В своей нарочитой небрежности (при вполне себе положительном отношении к материальным вещам) Довлатов был, что называется, в тренде. «В советское время в Ленинграде в пиетете всегда была особая мода — во-первых, более небрежная, чем в Москве, более вольная, — комментирует писатель Владимир Березин. — А щегольству ленинградской богемы способствовала близость источников фарцы — с финнами и прочими туристами, что могли приезжать на день и быстро делать бизнес».
В 1978 году, едва успев эмигрировать после диссидентской отсидки и временно (как, кстати, и Бродский) обосновавшись в Италии, Сергей Донатович приобрел себе «на гонорары из русских журналов» новые вещи. Причем, судя по описанию, вполне импозантные: «голубые сандалии, фланелевые джинсы и четыре льняные рубашки». В этом выборе чувствуется вкус: советские люди мужского пола, особенно в солидные по тем временам 35+, голубым сандалиям предпочитали суровые черные, коричневые, в крайнем случае — серые или бежевые.
В Америке жизнь Довлатова и его отношение к собственному внешнему виду лучше всех, пожалуй, описал Лев Лосев.

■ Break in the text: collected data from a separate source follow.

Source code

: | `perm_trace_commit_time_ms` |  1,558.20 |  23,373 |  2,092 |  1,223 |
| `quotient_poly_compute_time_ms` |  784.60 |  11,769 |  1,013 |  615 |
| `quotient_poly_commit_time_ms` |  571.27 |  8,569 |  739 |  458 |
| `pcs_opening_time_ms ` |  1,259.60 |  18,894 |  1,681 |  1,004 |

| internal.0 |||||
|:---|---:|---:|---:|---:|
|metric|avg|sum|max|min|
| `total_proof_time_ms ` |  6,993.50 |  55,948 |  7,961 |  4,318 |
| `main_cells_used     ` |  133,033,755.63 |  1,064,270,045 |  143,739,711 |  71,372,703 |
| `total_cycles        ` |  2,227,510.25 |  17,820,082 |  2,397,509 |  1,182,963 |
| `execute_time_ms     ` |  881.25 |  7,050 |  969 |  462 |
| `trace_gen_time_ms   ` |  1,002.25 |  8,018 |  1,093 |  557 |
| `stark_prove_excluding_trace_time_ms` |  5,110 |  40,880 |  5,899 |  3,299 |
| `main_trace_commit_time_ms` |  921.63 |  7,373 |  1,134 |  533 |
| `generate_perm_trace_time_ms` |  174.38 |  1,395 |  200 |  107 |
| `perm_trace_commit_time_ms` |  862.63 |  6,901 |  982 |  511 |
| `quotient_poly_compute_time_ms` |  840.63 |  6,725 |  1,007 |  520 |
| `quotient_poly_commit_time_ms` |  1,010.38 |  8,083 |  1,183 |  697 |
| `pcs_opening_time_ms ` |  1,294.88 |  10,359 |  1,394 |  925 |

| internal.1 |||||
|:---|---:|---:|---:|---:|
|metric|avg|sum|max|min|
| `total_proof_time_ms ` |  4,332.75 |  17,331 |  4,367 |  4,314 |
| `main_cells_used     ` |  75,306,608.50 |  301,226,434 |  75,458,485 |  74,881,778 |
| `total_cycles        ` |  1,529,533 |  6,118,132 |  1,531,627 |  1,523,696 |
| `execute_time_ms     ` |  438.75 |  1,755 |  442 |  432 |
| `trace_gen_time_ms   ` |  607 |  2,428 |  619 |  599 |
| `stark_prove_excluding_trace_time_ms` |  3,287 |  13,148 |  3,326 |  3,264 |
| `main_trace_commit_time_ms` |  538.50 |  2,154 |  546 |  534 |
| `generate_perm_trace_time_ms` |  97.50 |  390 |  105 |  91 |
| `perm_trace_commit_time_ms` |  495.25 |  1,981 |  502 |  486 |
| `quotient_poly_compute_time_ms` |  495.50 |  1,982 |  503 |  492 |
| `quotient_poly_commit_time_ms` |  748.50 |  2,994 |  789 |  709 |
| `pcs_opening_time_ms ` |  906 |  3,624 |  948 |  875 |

Я видал: как шахтер из забоя,
выбирался С.Д. из запоя,
выпив чертову норму стаканов,
как титан пятилетки Стаханов.
Вся прожженная адом рубаха,
и лицо почернело от страха.
Ну а трезвым, отмытым и чистым,
был педантом он, аккуратистом...
В более, нежели перестроечный СССР, гуманном, но все же живущем по определенным правилам благопристойности американском эмигрантском мире Довлатов, переваливший за сорокалетний рубеж отец четверых уже к тому моменту детей от трех женщин (младший сын родился уже в Штатах), пытался как-то систематизировать свой быт, ограничивать порывы своих страстей. На выступления перед читателями и журналистами он надевал именно рубахи, как в лосевском стихотворении. С модными в те времена погончиками и накладными карманами с клапанами, расстегнутые на груди так, чтобы была видна маскулинно-лохматая грудь.
Однако при всей этой харизматичной и отчасти демонстративной маскулинности Довлатов был не слишком здоровым и крепким человеком. «Сергей Довлатов виделся окружающим таким огромным, здоровым и сильным, а был больным, изношенным, —
писал вскоре после смерти писателя в 1990 году его знакомый по эмигрантским кругам Юрий Дружников в мемуарной статье «Летописец Брайтон-бич». — Мы знаем, что он добровольно изнашивал сам себя, несмотря на запреты врачей. <...> Но у врача и писателя разные, подчас противоположные задачи. Врач хочет уберечь писателя от стресса, а писатель стремится к вредному для здоровья состоянию».
Эта последняя фраза особенно верна для русских писателей, многие из которых «стремились к вредному для здоровья состоянию» самыми разными способами, наверное, помогавшими им творить. Алкоголь и женщины, нервозатратные приключения вроде фарцы и диссидентства, ссоры с врагами и друзьями, обиды на критиков и пасквили на них, скрытая ностальгия и открытое неприятие «страны исхода» — все это подточило Довлатова, каким бы исполином он ни казался. Но именно на этом всем и построены его тексты, прославившие автора на родине уже после смерти.